The Coe Center is working hard to ensure that we, and our visitors, see the people behind the Native art objects first. Putting people first places the object within the culture and its heritage and its families. Placing objects back within the contexts of its making allows us to “see” and recognize and appreciate more of the object’s beauty. Yes, indeed, there is an intangible of aesthetics in how we perceive and understand beauty.

Consider for a moment that a less than perfect pot is sitting on your mantle; it is incredibly beautiful because its acquisition started a life-long passion and friendship. I may not see that when looking at the pot, but you certainly do each time you look at it. Beauty is not hardwired in humans but something we train ourselves to know. So, it makes perfect sense that when we see a basket maker’s motivations and cultural surroundings, we can increase our ability as appreciators and judges of what we consider to be beautiful and meaningful.

Truly one of the wonderful aspects of the Coe collections and Ted’s curatorial work is how hard he worked to orient his viewers and readers to see artists first. It is not happenstance that he went from the objectivity of all historic art in Sacred Circles to the people-centric viewpoint of his next major exhibition, Lost and Found Traditions: Native American Art 1965-1985. The two exhibitions had equal doses of beauty to appreciate.
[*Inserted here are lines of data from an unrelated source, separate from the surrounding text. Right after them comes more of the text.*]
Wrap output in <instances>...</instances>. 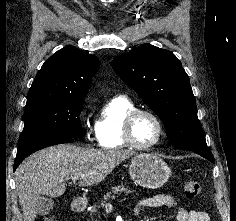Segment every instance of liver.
<instances>
[{
    "label": "liver",
    "instance_id": "1",
    "mask_svg": "<svg viewBox=\"0 0 236 221\" xmlns=\"http://www.w3.org/2000/svg\"><path fill=\"white\" fill-rule=\"evenodd\" d=\"M133 153L129 150H97L74 145L43 149L27 158L16 170V191L24 221H34L40 195L59 197L66 182L77 177L79 186L100 183Z\"/></svg>",
    "mask_w": 236,
    "mask_h": 221
}]
</instances>
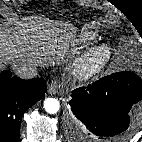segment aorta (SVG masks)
I'll use <instances>...</instances> for the list:
<instances>
[{
    "mask_svg": "<svg viewBox=\"0 0 142 142\" xmlns=\"http://www.w3.org/2000/svg\"><path fill=\"white\" fill-rule=\"evenodd\" d=\"M44 109L49 114H55L60 109V103L57 99L47 98L44 101Z\"/></svg>",
    "mask_w": 142,
    "mask_h": 142,
    "instance_id": "obj_1",
    "label": "aorta"
}]
</instances>
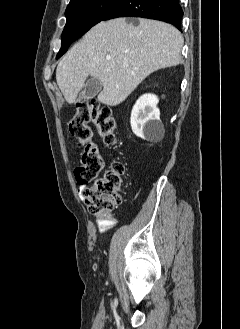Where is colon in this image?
<instances>
[{
    "instance_id": "obj_1",
    "label": "colon",
    "mask_w": 240,
    "mask_h": 329,
    "mask_svg": "<svg viewBox=\"0 0 240 329\" xmlns=\"http://www.w3.org/2000/svg\"><path fill=\"white\" fill-rule=\"evenodd\" d=\"M91 123L106 143L113 144L116 140L113 110L97 99L82 101L76 105V114L69 124L70 133L82 149L80 164L74 171L75 179L83 185L92 183L83 192L85 205L91 214L105 220L122 203L125 165L122 161H116L100 176L103 160L92 140Z\"/></svg>"
}]
</instances>
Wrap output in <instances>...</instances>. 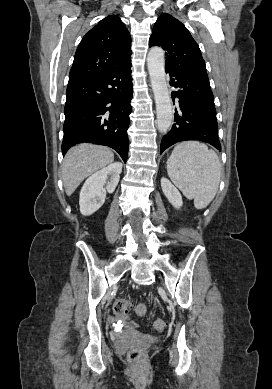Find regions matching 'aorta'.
I'll return each mask as SVG.
<instances>
[{
	"mask_svg": "<svg viewBox=\"0 0 272 389\" xmlns=\"http://www.w3.org/2000/svg\"><path fill=\"white\" fill-rule=\"evenodd\" d=\"M147 66L154 93L157 113V127L166 133L173 120V107L165 77L164 51L160 47H152L147 56Z\"/></svg>",
	"mask_w": 272,
	"mask_h": 389,
	"instance_id": "762f6f07",
	"label": "aorta"
}]
</instances>
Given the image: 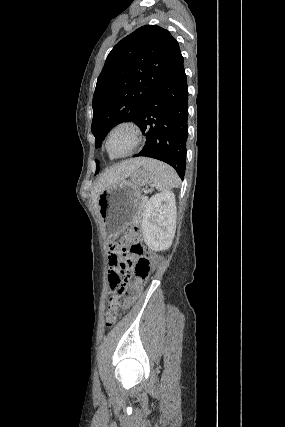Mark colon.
Segmentation results:
<instances>
[{
	"mask_svg": "<svg viewBox=\"0 0 285 427\" xmlns=\"http://www.w3.org/2000/svg\"><path fill=\"white\" fill-rule=\"evenodd\" d=\"M127 248L133 260L128 262L119 260L118 266L122 273L109 275V282L114 293L109 299L107 326H112L115 323L116 313L126 300H132L138 296L142 285L147 281L151 273L152 259L139 242V230L137 228L126 230L114 242L111 253L119 256ZM130 268L133 275L131 280L126 282L123 273Z\"/></svg>",
	"mask_w": 285,
	"mask_h": 427,
	"instance_id": "1",
	"label": "colon"
}]
</instances>
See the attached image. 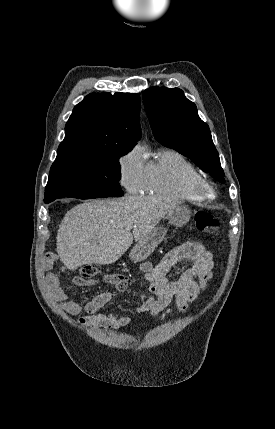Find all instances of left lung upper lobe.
Listing matches in <instances>:
<instances>
[{
  "label": "left lung upper lobe",
  "instance_id": "left-lung-upper-lobe-1",
  "mask_svg": "<svg viewBox=\"0 0 275 429\" xmlns=\"http://www.w3.org/2000/svg\"><path fill=\"white\" fill-rule=\"evenodd\" d=\"M143 101L155 139L189 157L215 180L225 183L210 129L183 91L155 86L143 92Z\"/></svg>",
  "mask_w": 275,
  "mask_h": 429
}]
</instances>
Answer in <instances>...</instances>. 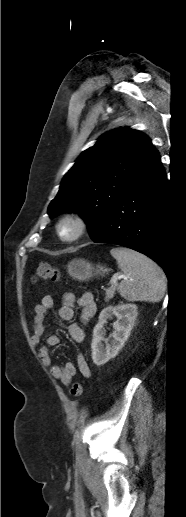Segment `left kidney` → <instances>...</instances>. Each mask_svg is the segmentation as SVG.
Listing matches in <instances>:
<instances>
[{
  "mask_svg": "<svg viewBox=\"0 0 186 517\" xmlns=\"http://www.w3.org/2000/svg\"><path fill=\"white\" fill-rule=\"evenodd\" d=\"M137 314V306L135 304L108 306L101 311L99 321L93 329L91 343L92 360L95 365H104L123 348L134 326ZM113 316H116L117 321L113 323L114 331L110 335L113 339L109 344V339L104 338L106 335L104 325L107 323V319ZM102 341H105V347Z\"/></svg>",
  "mask_w": 186,
  "mask_h": 517,
  "instance_id": "obj_1",
  "label": "left kidney"
}]
</instances>
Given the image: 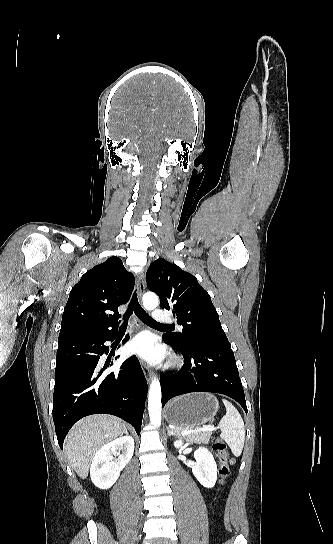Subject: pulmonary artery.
I'll list each match as a JSON object with an SVG mask.
<instances>
[{
	"instance_id": "1",
	"label": "pulmonary artery",
	"mask_w": 333,
	"mask_h": 544,
	"mask_svg": "<svg viewBox=\"0 0 333 544\" xmlns=\"http://www.w3.org/2000/svg\"><path fill=\"white\" fill-rule=\"evenodd\" d=\"M152 316H153V319L156 321V322H170L171 321V318L170 316L161 311V310H154L153 313H152Z\"/></svg>"
}]
</instances>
The shift in Ted’s curatorial work from absorption to reflection is the difference in his intent between the exhibitions.

Ted wrote about these two baskets: They have about them an unassuming dignity which alludes to one of endless facets of poetics and aesthetic sensitivity, which defies definition because of the complexities involved with Pomo basket artistry. But it has to do with a rare modesty to which nothing could be added to the statement already made.